Уокер рассыпался в благодарностях и не без труда встал со стула.
— Начну читать не откладывая, — сказал он. — Я уверен, сэр, вы не пожалеете, что приняли меня в свой семинар.
Стоунер взглянул на него с легким удивлением.
— Мне такое и в голову не приходило, мистер Уокер, — промолвил он сухо. — Увидимся в среду.
Семинар проходил в небольшом подвальном помещении в южном крыле Джесси-Холла. От цементных стен шел сырой, но чем-то даже приятный запах, подошвы глухо шаркали по голому цементному же полу. С потолка посреди комнаты свисала единственная лампа, и светила она вниз, поэтому тех, кто сидел за центральными столами, заливало сияние, тогда как стены были серые, тусклые, в углах почти черные: гладкий некрашеный цемент, казалось, всасывал в себя потолочный свет.
В ту вторую семинарскую среду Уильям Стоунер на несколько минут опоздал; он произнес какие-то вступительные слова и стал раскладывать свои книги и бумаги на небольшом приземистом столе из мореного дуба, стоявшем перед доской. Потом оглядел небольшую группу участников семинара. С некоторыми он был неплохо знаком. Двое работали над докторскими диссертациями под его руководством; еще четверо учились на кафедре в магистратуре, а до этого студентами слушали его курсы; из остальных трое специализировались по современной литературе, один писал диссертацию по философии о схоластах, одна женщина за сорок, школьная учительница, пыталась получить диплом магистра гуманитарных наук во время творческого отпуска, и, наконец, присутствовала темноволосая молодая женщина, которая недавно устроилась на два года преподавательницей на их кафедру, чтобы за это время расширить до диссертации курсовую работу, написанную в одном из университетов на востоке страны. Она попросила у Стоунера разрешения ходить на семинар вольнослушательницей, и он ей позволил. Чарльза Уокера в аудитории не было. Стоунер еще немного помедлил, перекладывая бумаги, потом откашлялся и начал:
— На нашем первом занятии мы обсудили круг тем, которые будем затрагивать на этом семинаре, и решили, что ограничим изучение средневековой латинской традиции первыми тремя из семи так называемых свободных искусств, а именно грамматикой, риторикой и диалектикой.
Он сделал паузу и оглядел лица слушателей — у кого-то неуверенное, у кого-то любопытное, у кого-то маска, а не лицо, — убеждаясь, что все уделяют ему и его словам должное внимание.

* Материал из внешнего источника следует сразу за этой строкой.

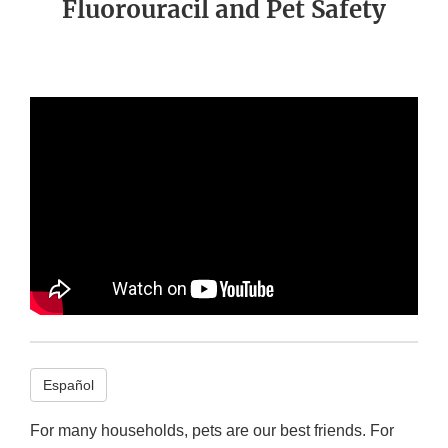
Fluorouracil and Pet Safety
Español
For many households, pets are our best friends. For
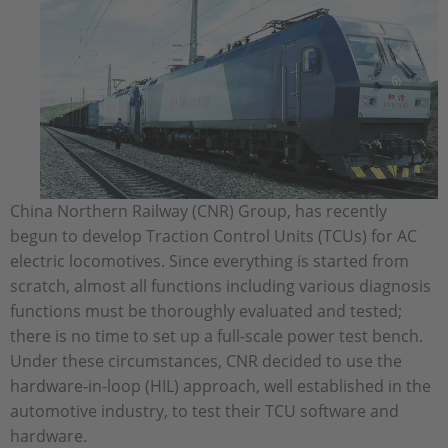
China Northern Railway (CNR) Group, has recently
begun to develop Traction Control Units (TCUs) for AC
electric locomotives. Since everything is started from
scratch, almost all functions including various diagnosis
functions must be thoroughly evaluated and tested;
there is no time to set up a full-scale power test bench.
Under these circumstances, CNR decided to use the
hardware-in-loop (HIL) approach, well established in the
automotive industry, to test their TCU software and
hardware.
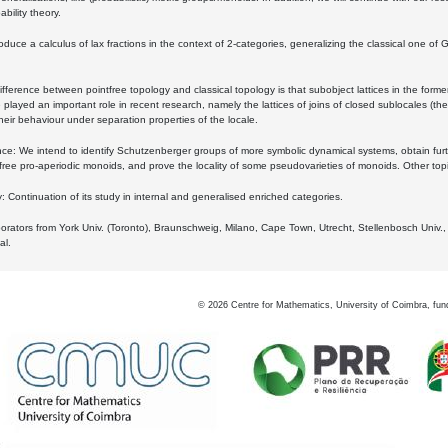
bility theory.
oduce a calculus of lax fractions in the context of 2-categories, generalizing the classical one of 
ifference between pointfree topology and classical topology is that subobject lattices in the form
played an important role in recent research, namely the lattices of joins of closed sublocales (the
eir behaviour under separation properties of the locale.
e: We intend to identify Schutzenberger groups of more symbolic dynamical systems, obtain furth
free pro-aperiodic monoids, and prove the locality of some pseudovarieties of monoids. Other top
 Continuation of its study in internal and generalised enriched categories.
borators from York Univ. (Toronto), Braunschweig, Milano, Cape Town, Utrecht, Stellenbosch Univ.,
al.
©
2026
Centre for Mathematics, University of Coimbra, fun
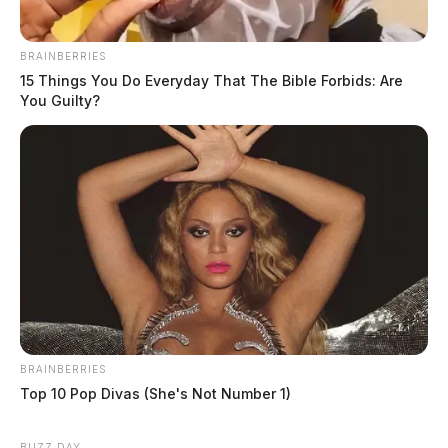
BRAINBERRIES
15 Things You Do Everyday That The Bible Forbids: Are
You Guilty?
BRAINBERRIES
Top 10 Pop Divas (She's Not Number 1)
BUZZ DAY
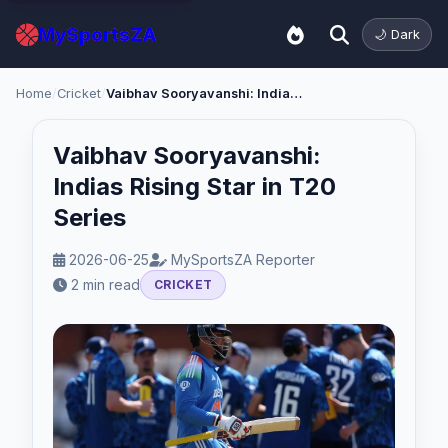
MySportsZA
🌙 Dark
Home
/
Cricket
/
Vaibhav Sooryavanshi: Indias Rising Star in T20 Series
Vaibhav Sooryavanshi:
Indias Rising Star in T20
Series
2026-06-25
MySportsZA Reporter
2 min read
CRICKET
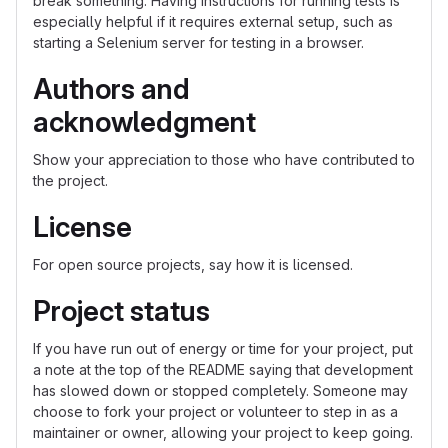
break something. Having instructions for running tests is
especially helpful if it requires external setup, such as
starting a Selenium server for testing in a browser.
Authors and
acknowledgment
Show your appreciation to those who have contributed to
the project.
License
For open source projects, say how it is licensed.
Project status
If you have run out of energy or time for your project, put
a note at the top of the README saying that development
has slowed down or stopped completely. Someone may
choose to fork your project or volunteer to step in as a
maintainer or owner, allowing your project to keep going.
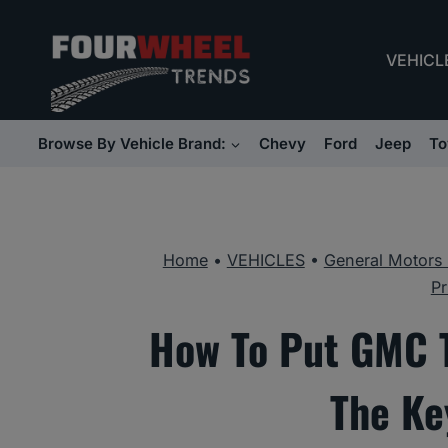
Skip
to
VEHICL
content
Browse By Vehicle Brand:
Chevy
Ford
Jeep
To
Home
•
VEHICLES
•
General Motors
Pr
How To Put GMC T
The Ke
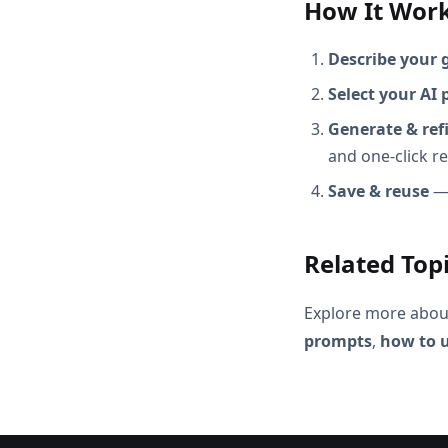
How It Wor
Describe your 
Select your AI 
Generate & ref
and one-click r
Save & reuse
— 
Related Top
Explore more abou
prompts
,
how to u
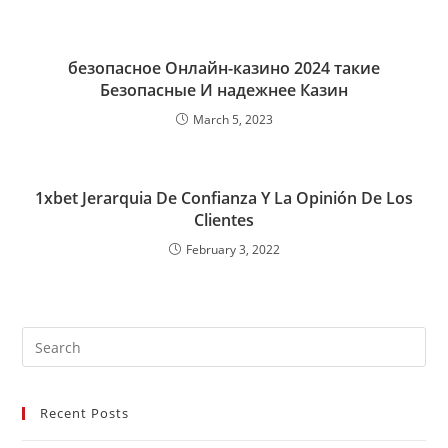
безопасное Онлайн-казино 2024 такие
Безопасные И надежнее Казин
March 5, 2023
1xbet Jerarquia De Confianza Y La Opinión De Los
Clientes
February 3, 2022
Recent Posts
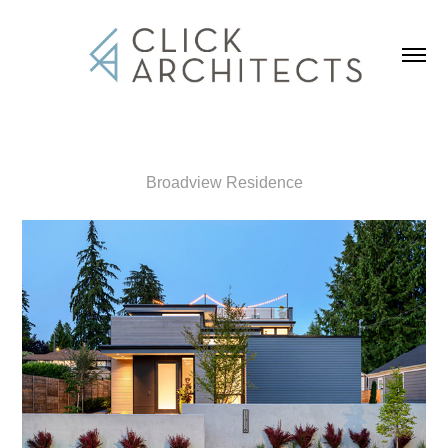
Broadview Residence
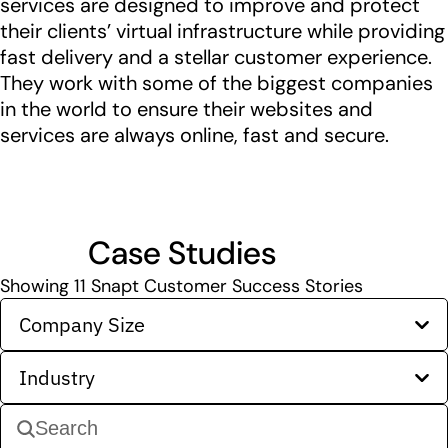
services are designed to improve and protect
their clients’ virtual infrastructure while providing
fast delivery and a stellar customer experience.
They work with some of the biggest companies
in the world to ensure their websites and
services are always online, fast and secure.
Case Studies
Showing
11
Snapt Customer Success Stories
Company Size
Industry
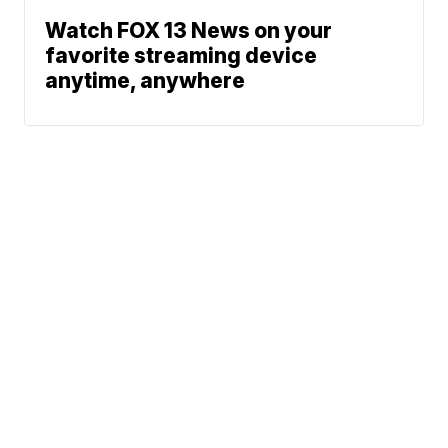
Watch FOX 13 News on your
favorite streaming device
anytime, anywhere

— Такое ограничение может некоторым из вас показаться неразумным и педантичным; но у меня нет сомнений, что мы найдем, чем заниматься, даже если попробуем лишь поверхностно проследить судьбу этой тройки — средневекового тривиума — вплоть до шестнадцатого века. Важно понимать, что смысл, который риторика, грамматика и диалектика имели для людей Позднего Средневековья и Раннего Ренессанса, мы сегодня можем лишь очень смутно ощущать, если не прибегаем к помощи исторического воображения. Грамматика, к примеру, для ученого тех времен была не просто механическим расположением частей речи. Начиная с эпохи позднего эллинизма и на протяжении всех Средних веков изучение грамматики и ее практическое использование включали в себя не только «владение буквами», о котором говорят Платон и Аристотель, они включали в себя — и это стало очень важным — изучение поэзии на ее технически наиболее удачных образцах, истолкование поэтических произведений с точки зрения формы и содержания, а также вопросы стиля — в той мере, в какой их можно отграничить от риторики.